== Your goal ==
With the pictures removed, write out the full listing below exactly.

== Data in this exercise ==
§

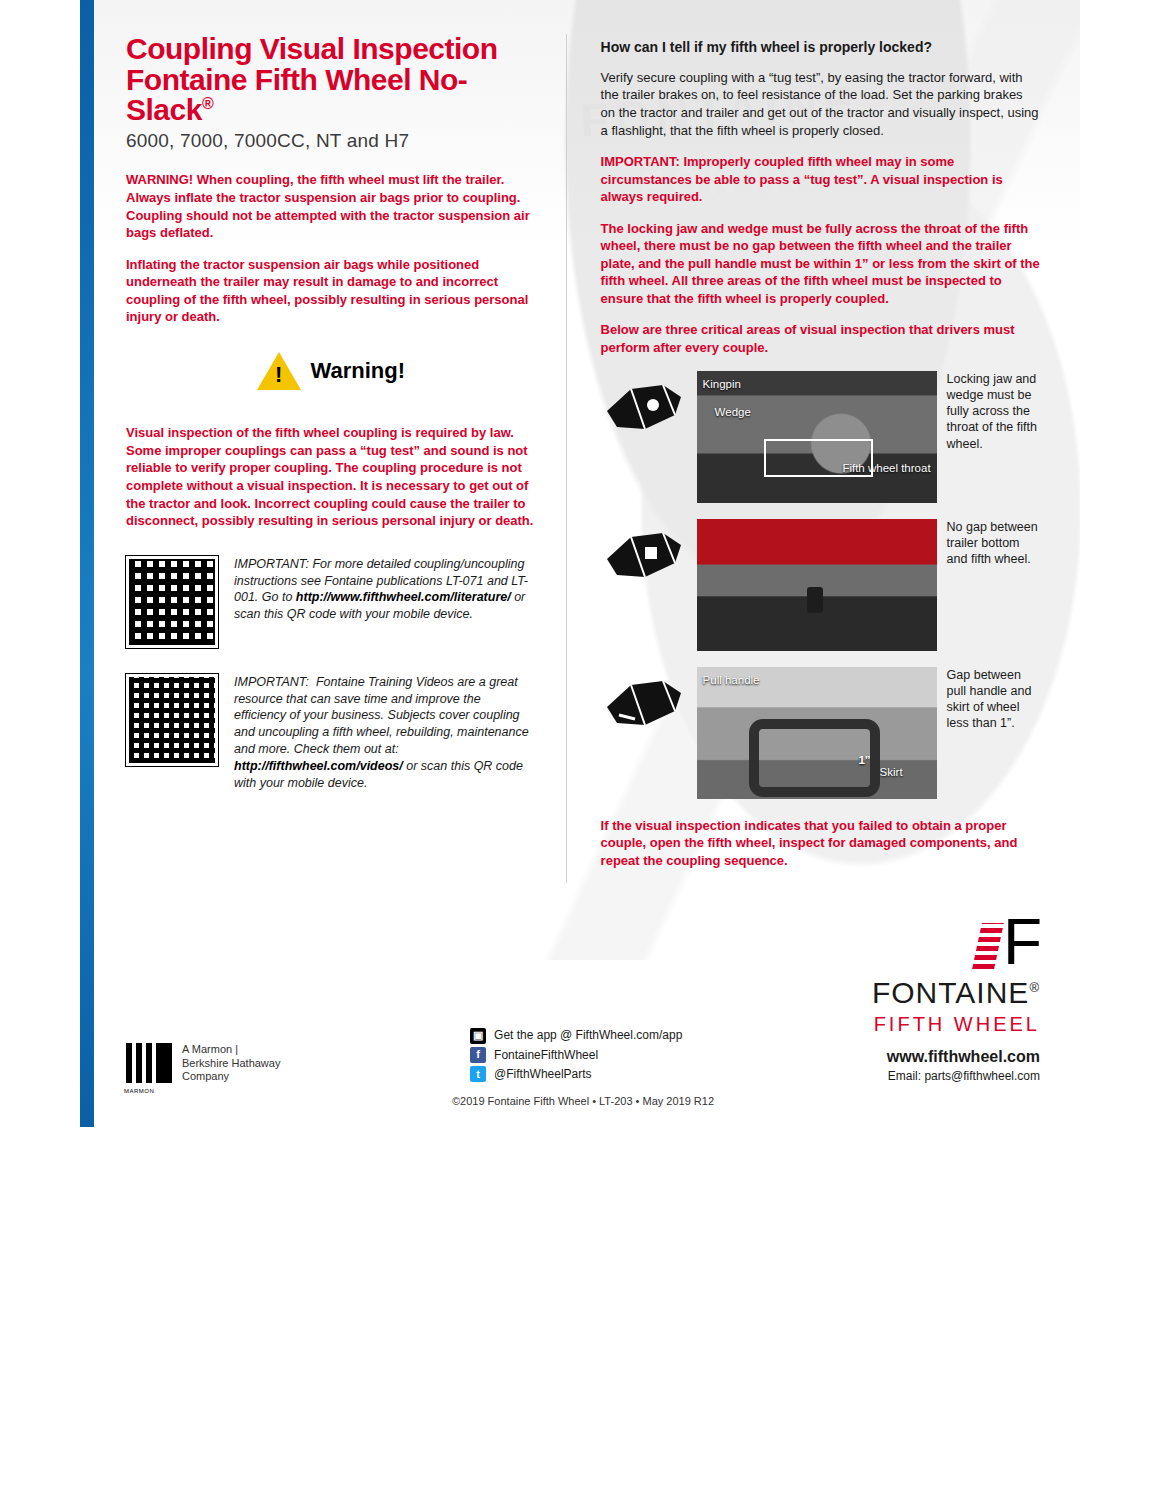FONTAINE FONTAINE
Coupling Visual Inspection
Fontaine Fifth Wheel No-Slack®
6000, 7000, 7000CC, NT and H7
WARNING! When coupling, the fifth wheel must lift the trailer. Always inflate the tractor suspension air bags prior to coupling. Coupling should not be attempted with the tractor suspension air bags deflated.
Inflating the tractor suspension air bags while positioned underneath the trailer may result in damage to and incorrect coupling of the fifth wheel, possibly resulting in serious personal injury or death.
Warning!
Visual inspection of the fifth wheel coupling is required by law. Some improper couplings can pass a “tug test” and sound is not reliable to verify proper coupling. The coupling procedure is not complete without a visual inspection. It is necessary to get out of the tractor and look. Incorrect coupling could cause the trailer to disconnect, possibly resulting in serious personal injury or death.
IMPORTANT: For more detailed coupling/uncoupling instructions see Fontaine publications LT-071 and LT-001. Go to http://www.fifthwheel.com/literature/ or scan this QR code with your mobile device.
IMPORTANT: Fontaine Training Videos are a great resource that can save time and improve the efficiency of your business. Subjects cover coupling and uncoupling a fifth wheel, rebuilding, maintenance and more. Check them out at: http://fifthwheel.com/videos/ or scan this QR code with your mobile device.
How can I tell if my fifth wheel is properly locked?
Verify secure coupling with a “tug test”, by easing the tractor forward, with the trailer brakes on, to feel resistance of the load. Set the parking brakes on the tractor and trailer and get out of the tractor and visually inspect, using a flashlight, that the fifth wheel is properly closed.
IMPORTANT: Improperly coupled fifth wheel may in some circumstances be able to pass a “tug test”. A visual inspection is always required.
The locking jaw and wedge must be fully across the throat of the fifth wheel, there must be no gap between the fifth wheel and the trailer plate, and the pull handle must be within 1” or less from the skirt of the fifth wheel. All three areas of the fifth wheel must be inspected to ensure that the fifth wheel is properly coupled.
Below are three critical areas of visual inspection that drivers must perform after every couple.
Kingpin Wedge Fifth wheel throat
Locking jaw and wedge must be fully across the throat of the fifth wheel.
No gap between trailer bottom and fifth wheel.
Pull handle 1” Skirt
Gap between pull handle and skirt of wheel less than 1”.
If the visual inspection indicates that you failed to obtain a proper couple, open the fifth wheel, inspect for damaged components, and repeat the coupling sequence.
A Marmon |
Berkshire Hathaway
Company
▣Get the app @ FifthWheel.com/app
fFontaineFifthWheel
t@FifthWheelParts
F
FONTAINE®
FIFTH WHEEL
www.fifthwheel.com
Email: parts@fifthwheel.com
©2019 Fontaine Fifth Wheel • LT-203 • May 2019 R12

§

== Output below ==
FONTAINE FONTAINE
Coupling Visual Inspection
Fontaine Fifth Wheel No-Slack®
6000, 7000, 7000CC, NT and H7
WARNING! When coupling, the fifth wheel must lift the trailer. Always inflate the tractor suspension air bags prior to coupling. Coupling should not be attempted with the tractor suspension air bags deflated.
Inflating the tractor suspension air bags while positioned underneath the trailer may result in damage to and incorrect coupling of the fifth wheel, possibly resulting in serious personal injury or death.
Warning!
Visual inspection of the fifth wheel coupling is required by law. Some improper couplings can pass a “tug test” and sound is not reliable to verify proper coupling. The coupling procedure is not complete without a visual inspection. It is necessary to get out of the tractor and look. Incorrect coupling could cause the trailer to disconnect, possibly resulting in serious personal injury or death.
IMPORTANT: For more detailed coupling/uncoupling instructions see Fontaine publications LT-071 and LT-001. Go to http://www.fifthwheel.com/literature/ or scan this QR code with your mobile device.
IMPORTANT: Fontaine Training Videos are a great resource that can save time and improve the efficiency of your business. Subjects cover coupling and uncoupling a fifth wheel, rebuilding, maintenance and more. Check them out at: http://fifthwheel.com/videos/ or scan this QR code with your mobile device.
How can I tell if my fifth wheel is properly locked?
Verify secure coupling with a “tug test”, by easing the tractor forward, with the trailer brakes on, to feel resistance of the load. Set the parking brakes on the tractor and trailer and get out of the tractor and visually inspect, using a flashlight, that the fifth wheel is properly closed.
IMPORTANT: Improperly coupled fifth wheel may in some circumstances be able to pass a “tug test”. A visual inspection is always required.
The locking jaw and wedge must be fully across the throat of the fifth wheel, there must be no gap between the fifth wheel and the trailer plate, and the pull handle must be within 1” or less from the skirt of the fifth wheel. All three areas of the fifth wheel must be inspected to ensure that the fifth wheel is properly coupled.
Below are three critical areas of visual inspection that drivers must perform after every couple.
Kingpin Wedge Fifth wheel throat
Locking jaw and wedge must be fully across the throat of the fifth wheel.
No gap between trailer bottom and fifth wheel.
Pull handle 1” Skirt
Gap between pull handle and skirt of wheel less than 1”.
If the visual inspection indicates that you failed to obtain a proper couple, open the fifth wheel, inspect for damaged components, and repeat the coupling sequence.
A Marmon |
Berkshire Hathaway
Company
▣Get the app @ FifthWheel.com/app
fFontaineFifthWheel
t@FifthWheelParts
F
FONTAINE®
FIFTH WHEEL
www.fifthwheel.com
Email: parts@fifthwheel.com
©2019 Fontaine Fifth Wheel • LT-203 • May 2019 R12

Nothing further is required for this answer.